Cependant, la Ford Nation ne fait pas l’unanimité, même en terrain conservateur. Doug Ford a remporté de justesse la course à la direction de son parti. Les cicatrices sont encore fraîches. Mais, d’une certaine façon, la guérison s’est amorcée.

Dawn McGuckin, rencontrée dans le parc avec sa petite fille Dawn, illustre bien cet état d'esprit présent chez plusieurs conservateurs. Elle n’aime vraiment pas Doug Ford, qu’elle appelle « le Donald Trump de l’Ontario ». Elle n’aurait jamais voté pour lui il y a quelque mois. Mais maintenant, elle se sent prête à faire « un sacrifice ».

La troisième voie

Tout près de Mme McGuckin, Lynne Kenette n'est pas d'accord avec cette approche binaire de la politique ontarienne. « Il faut briser le principe d’alternance entre conservateur et libéral, dit Lynne. Il reste le troisième parti, le NPD. Ils vont faire du chemin cette année », prédit-elle.

Une bataille générationnelle?

Sur l’heure du lunch, au Club de l'âge d'or de Port Perry, la chorale répète une bonne vieille chanson en vue de son prochain concert, What a difference a day makes, un succès des années 50 de Dinah Washington.

Assis dans la dernière rangée, les ténors Ed Daigle et Irvin Gibson discutent politique entre deux chansons. « Les conservateurs vont probablement gagner notre circonscription, disent-ils, comme c’est presque toujours le cas depuis la fin de la Deuxième Guerre mondiale. »

À l'avant-scène, l'alto et la soprano Eleanor Heavrin et Olga Santvoort sont à l'unisson, côté politique. Elles vont voter « bleu », comme d'habitude. Mais leur consoeur Gwenn Yetman émet une note discordante. « J’aimerais voter conservateur, explique-t-elle, mais je ne voudrais pas avoir l’air d’approuver le comportement de Doug Ford. J’ai de la difficulté à lui faire confiance. »

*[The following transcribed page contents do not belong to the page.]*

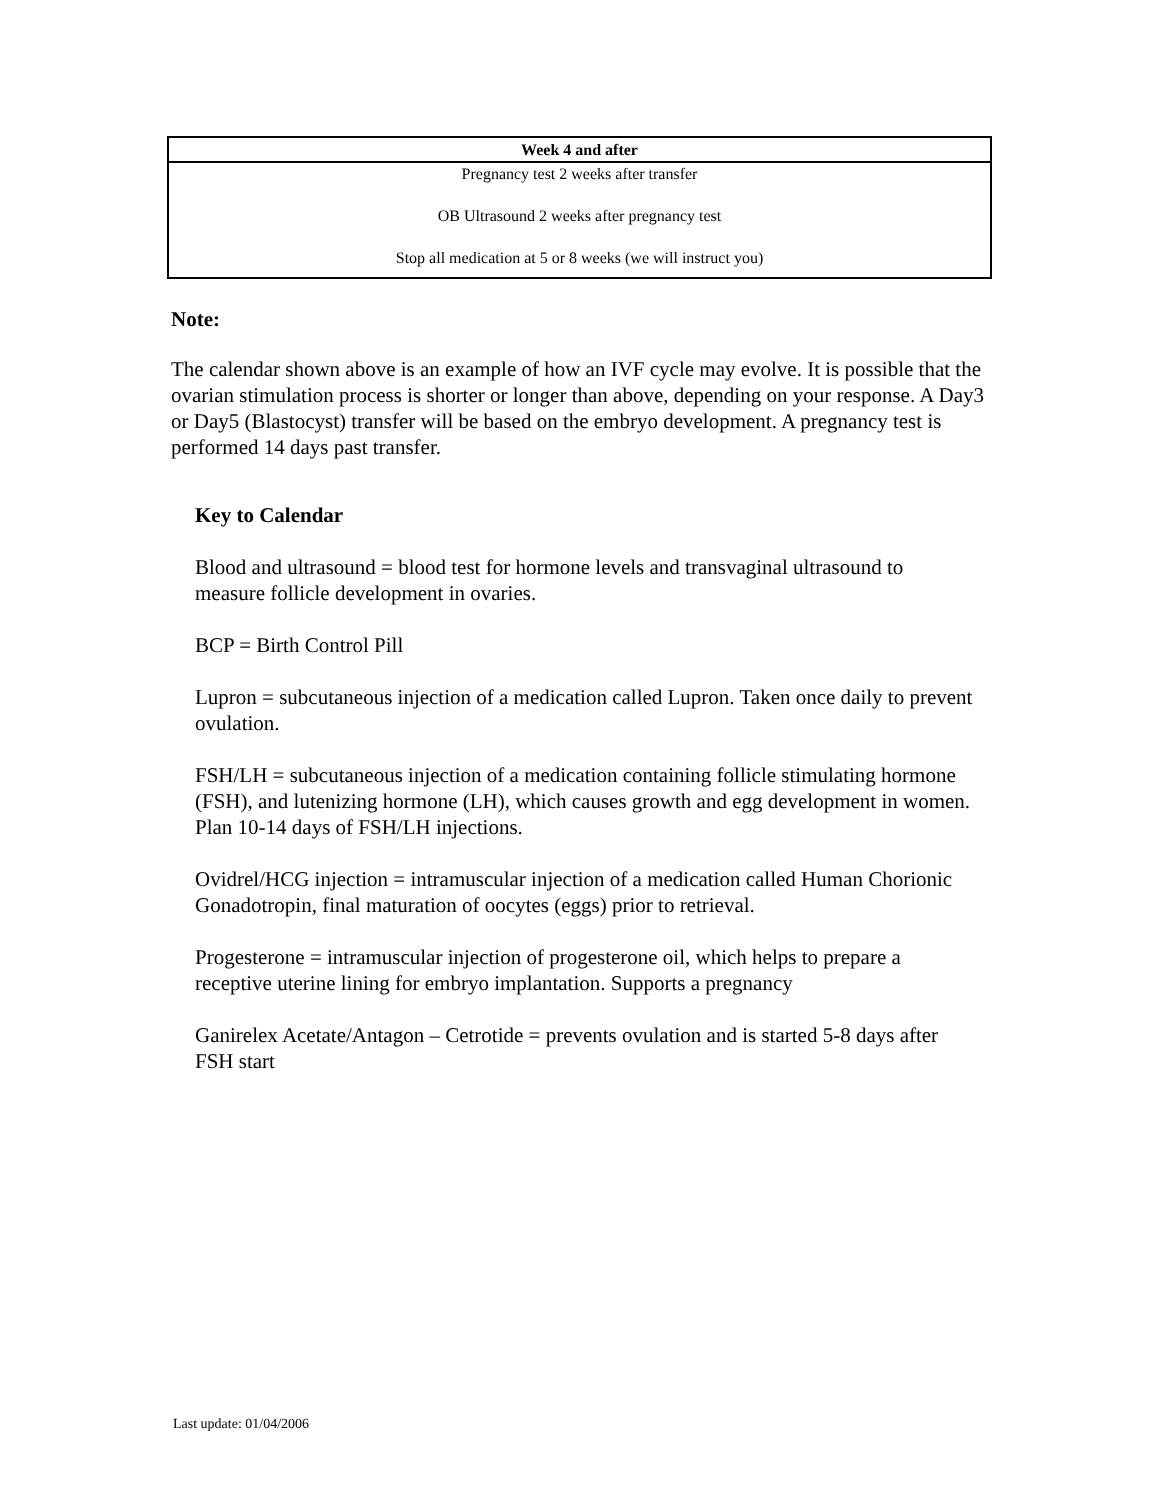| Week 4 and after |
| --- |
| Pregnancy test 2 weeks after transfer OB Ultrasound 2 weeks after pregnancy test Stop all medication at 5 or 8 weeks (we will instruct you) |
Note:
The calendar shown above is an example of how an IVF cycle may evolve. It is possible that the ovarian stimulation process is shorter or longer than above, depending on your response. A Day3 or Day5 (Blastocyst) transfer will be based on the embryo development. A pregnancy test is performed 14 days past transfer.
Key to Calendar
Blood and ultrasound = blood test for hormone levels and transvaginal ultrasound to measure follicle development in ovaries.
BCP = Birth Control Pill
Lupron = subcutaneous injection of a medication called Lupron. Taken once daily to prevent ovulation.
FSH/LH = subcutaneous injection of a medication containing follicle stimulating hormone (FSH), and lutenizing hormone (LH), which causes growth and egg development in women. Plan 10-14 days of FSH/LH injections.
Ovidrel/HCG injection = intramuscular injection of a medication called Human Chorionic Gonadotropin, final maturation of oocytes (eggs) prior to retrieval.
Progesterone = intramuscular injection of progesterone oil, which helps to prepare a receptive uterine lining for embryo implantation. Supports a pregnancy
Ganirelex Acetate/Antagon – Cetrotide = prevents ovulation and is started 5-8 days after FSH start
Last update: 01/04/2006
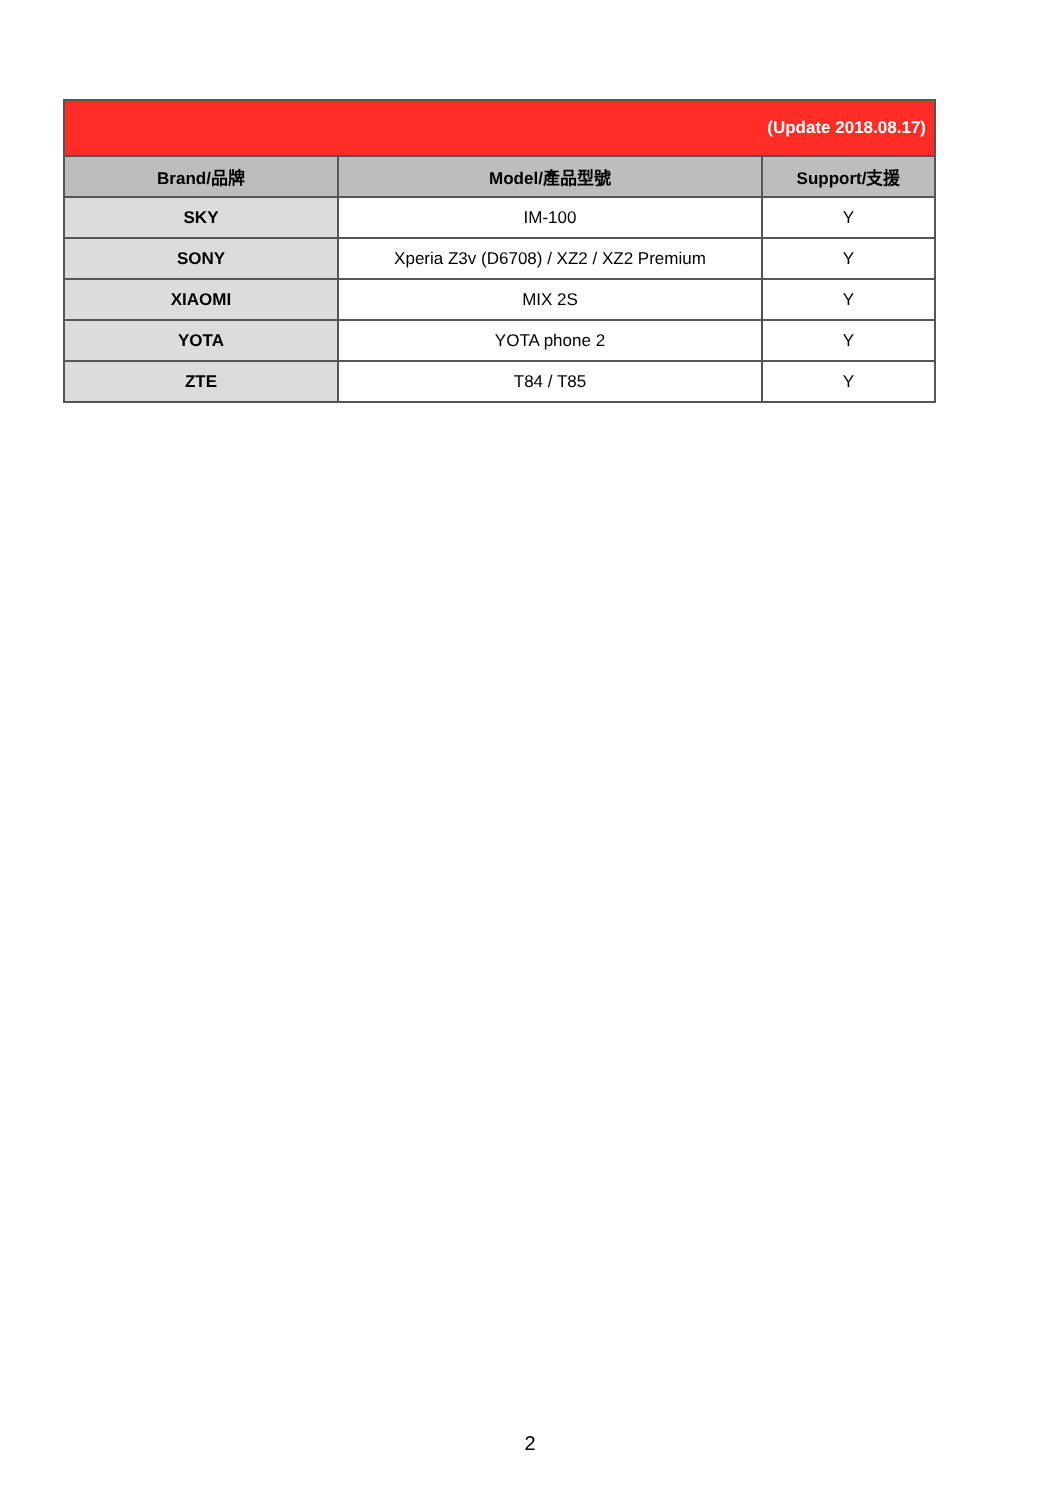| (Update 2018.08.17) | | |
| Brand/品牌 | Model/產品型號 | Support/支援 |
| SKY | IM-100 | Y |
| SONY | Xperia Z3v (D6708) / XZ2 / XZ2 Premium | Y |
| XIAOMI | MIX 2S | Y |
| YOTA | YOTA phone 2 | Y |
| ZTE | T84 / T85 | Y |
2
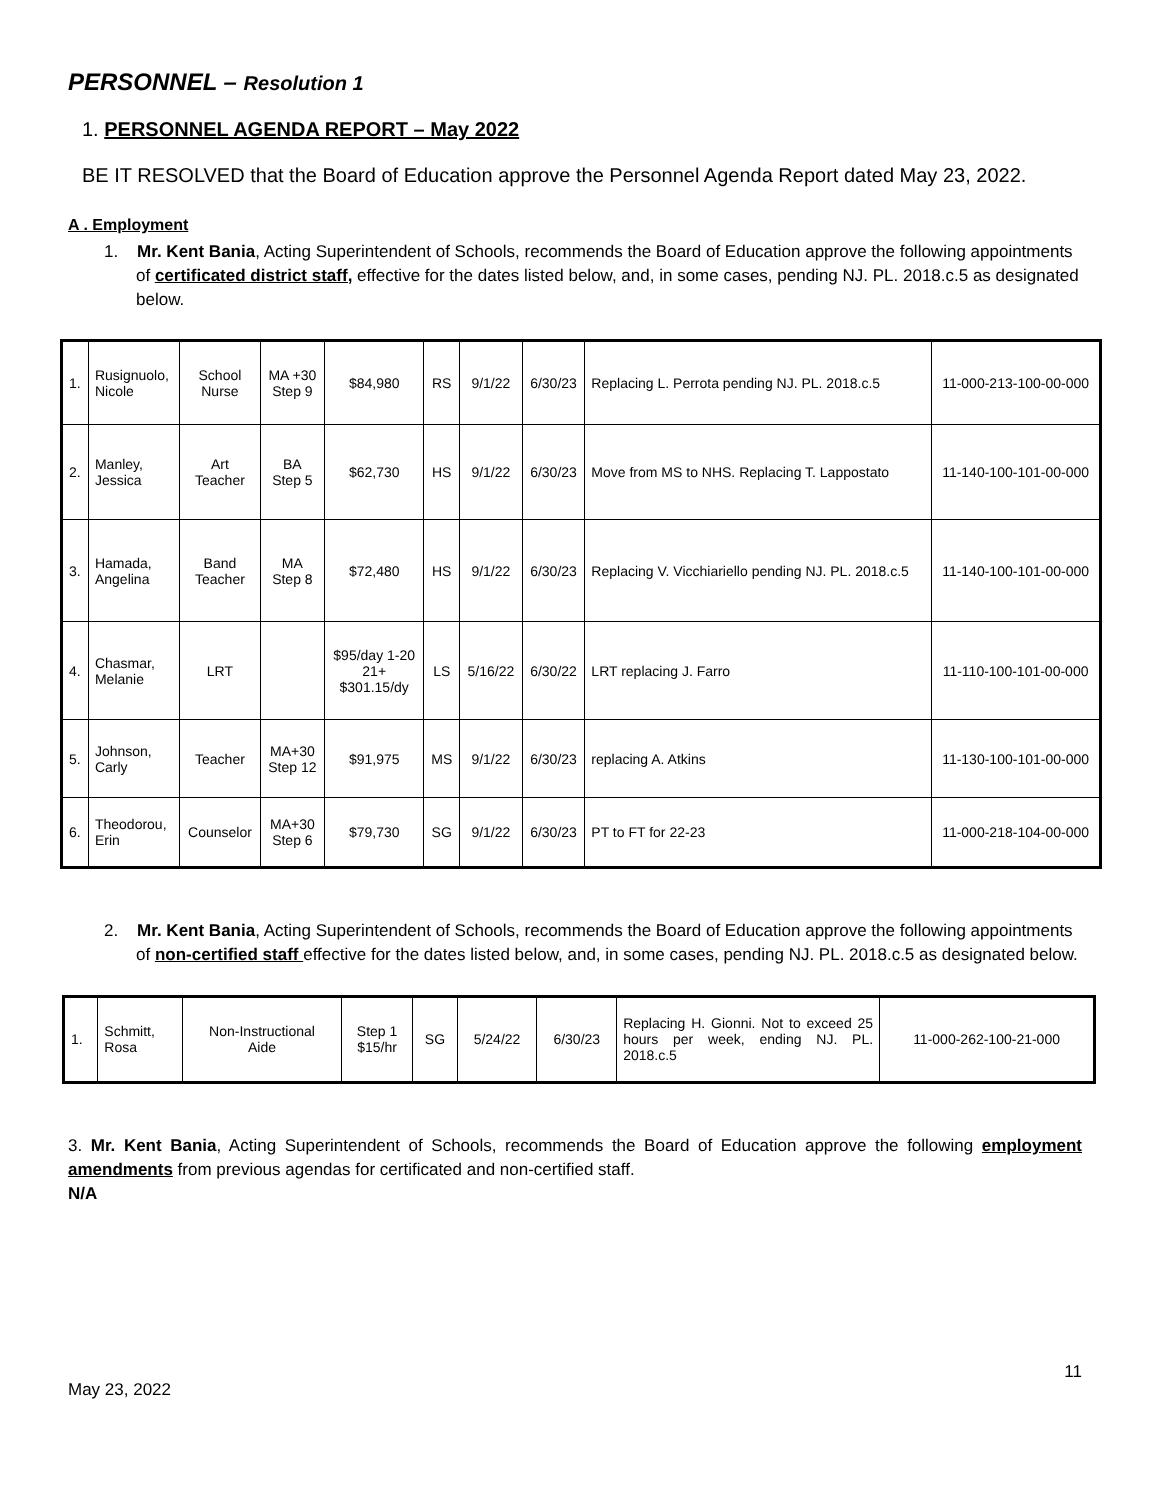PERSONNEL – Resolution 1
1. PERSONNEL AGENDA REPORT – May 2022
BE IT RESOLVED that the Board of Education approve the Personnel Agenda Report dated May 23, 2022.
A . Employment
1. Mr. Kent Bania, Acting Superintendent of Schools, recommends the Board of Education approve the following appointments of certificated district staff, effective for the dates listed below, and, in some cases, pending NJ. PL. 2018.c.5 as designated below.
| 1. | Rusignuolo, Nicole | School Nurse | MA +30 Step 9 | $84,980 | RS | 9/1/22 | 6/30/23 | Replacing L. Perrota pending NJ. PL. 2018.c.5 | 11-000-213-100-00-000 |
| 2. | Manley, Jessica | Art Teacher | BA Step 5 | $62,730 | HS | 9/1/22 | 6/30/23 | Move from MS to NHS. Replacing T. Lappostato | 11-140-100-101-00-000 |
| 3. | Hamada, Angelina | Band Teacher | MA Step 8 | $72,480 | HS | 9/1/22 | 6/30/23 | Replacing V. Vicchiariello pending NJ. PL. 2018.c.5 | 11-140-100-101-00-000 |
| 4. | Chasmar, Melanie | LRT | | $95/day 1-20 21+ $301.15/dy | LS | 5/16/22 | 6/30/22 | LRT replacing J. Farro | 11-110-100-101-00-000 |
| 5. | Johnson, Carly | Teacher | MA+30 Step 12 | $91,975 | MS | 9/1/22 | 6/30/23 | replacing A. Atkins | 11-130-100-101-00-000 |
| 6. | Theodorou, Erin | Counselor | MA+30 Step 6 | $79,730 | SG | 9/1/22 | 6/30/23 | PT to FT for 22-23 | 11-000-218-104-00-000 |
2. Mr. Kent Bania, Acting Superintendent of Schools, recommends the Board of Education approve the following appointments of non-certified staff effective for the dates listed below, and, in some cases, pending NJ. PL. 2018.c.5 as designated below.
| 1. | Schmitt, Rosa | Non-Instructional Aide | Step 1 $15/hr | SG | 5/24/22 | 6/30/23 | Replacing H. Gionni. Not to exceed 25 hours per week, ending NJ. PL. 2018.c.5 | 11-000-262-100-21-000 |
3. Mr. Kent Bania, Acting Superintendent of Schools, recommends the Board of Education approve the following employment amendments from previous agendas for certificated and non-certified staff.
N/A
11
May 23, 2022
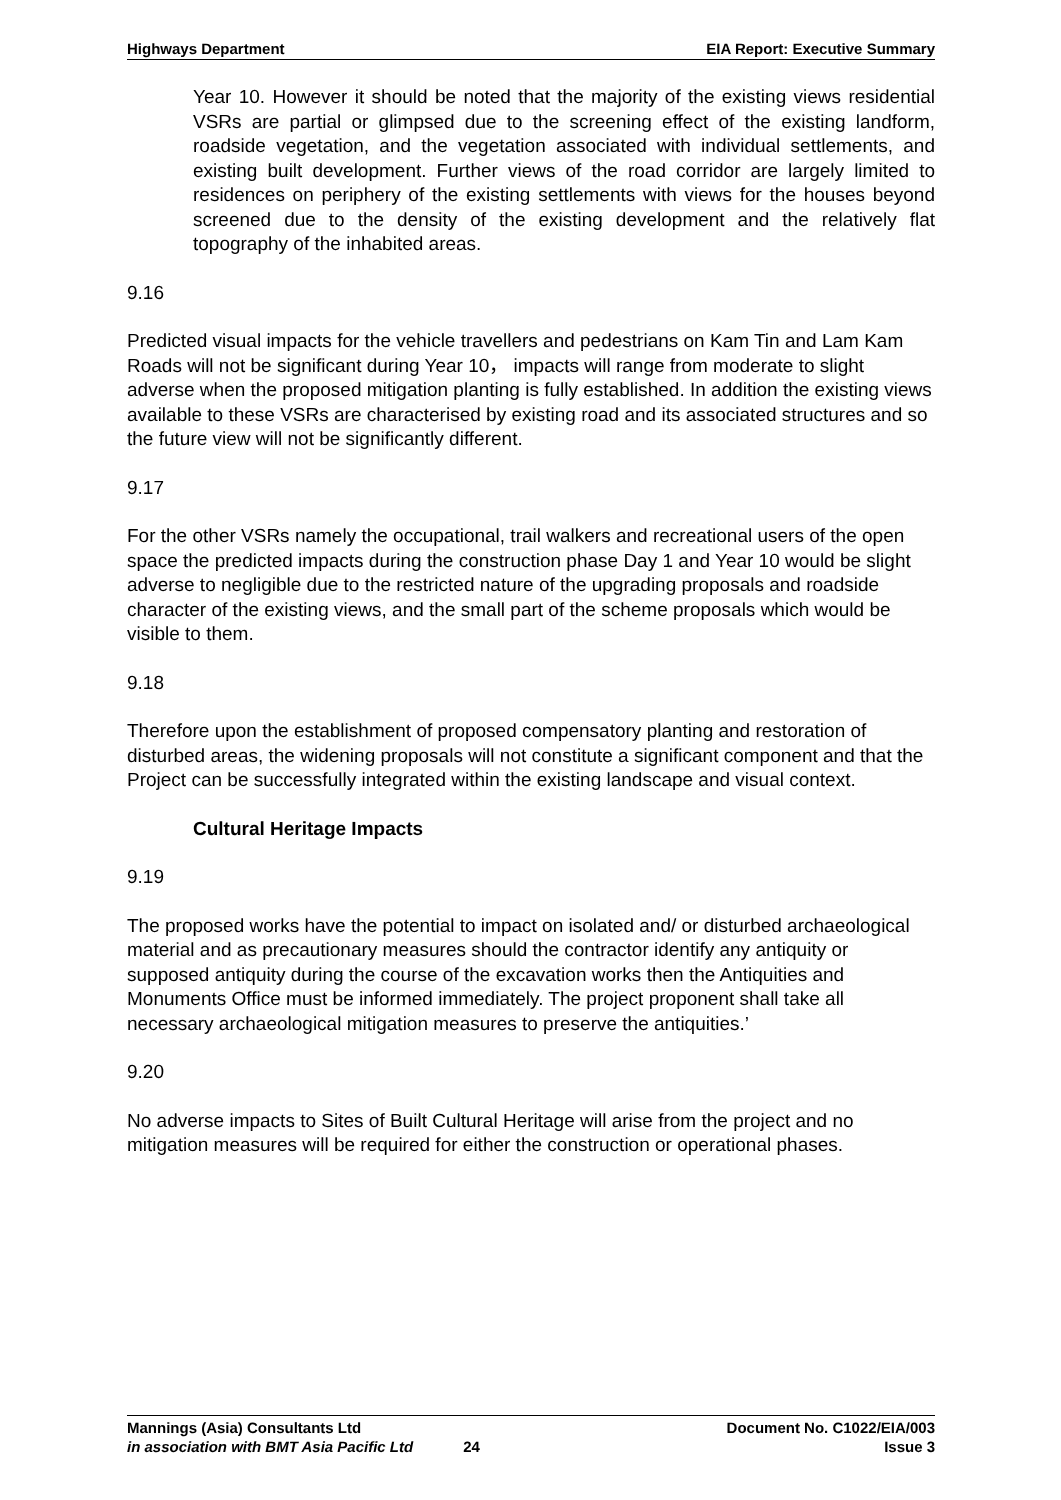Highways Department EIA Report: Executive Summary
Year 10. However it should be noted that the majority of the existing views residential VSRs are partial or glimpsed due to the screening effect of the existing landform, roadside vegetation, and the vegetation associated with individual settlements, and existing built development. Further views of the road corridor are largely limited to residences on periphery of the existing settlements with views for the houses beyond screened due to the density of the existing development and the relatively flat topography of the inhabited areas.
9.16
Predicted visual impacts for the vehicle travellers and pedestrians on Kam Tin and Lam Kam Roads will not be significant during Year 10， impacts will range from moderate to slight adverse when the proposed mitigation planting is fully established. In addition the existing views available to these VSRs are characterised by existing road and its associated structures and so the future view will not be significantly different.
9.17
For the other VSRs namely the occupational, trail walkers and recreational users of the open space the predicted impacts during the construction phase Day 1 and Year 10 would be slight adverse to negligible due to the restricted nature of the upgrading proposals and roadside character of the existing views, and the small part of the scheme proposals which would be visible to them.
9.18
Therefore upon the establishment of proposed compensatory planting and restoration of disturbed areas, the widening proposals will not constitute a significant component and that the Project can be successfully integrated within the existing landscape and visual context.
Cultural Heritage Impacts
9.19
The proposed works have the potential to impact on isolated and/ or disturbed archaeological material and as precautionary measures should the contractor identify any antiquity or supposed antiquity during the course of the excavation works then the Antiquities and Monuments Office must be informed immediately. The project proponent shall take all necessary archaeological mitigation measures to preserve the antiquities.’
9.20
No adverse impacts to Sites of Built Cultural Heritage will arise from the project and no mitigation measures will be required for either the construction or operational phases.
Mannings (Asia) Consultants Ltd Document No. C1022/EIA/003
in association with BMT Asia Pacific Ltd 24 Issue 3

Le piano fait retentir ses accords. C’est le moment de répéter la prochaine chanson. Les yeux des choristes retournent à leur partition. Le dilemme électoral peut attendre encore un peu.

Comme les gens de Port Perry, bon nombre d’électeurs demeurent indécis en ce début de campagne. Selon les récents sondages, près de la moitié des Ontariens n’ont pas encore fait leur choix. Pour l'emporter, d'ici au 7 juin, les chefs devront éviter les fausses notes.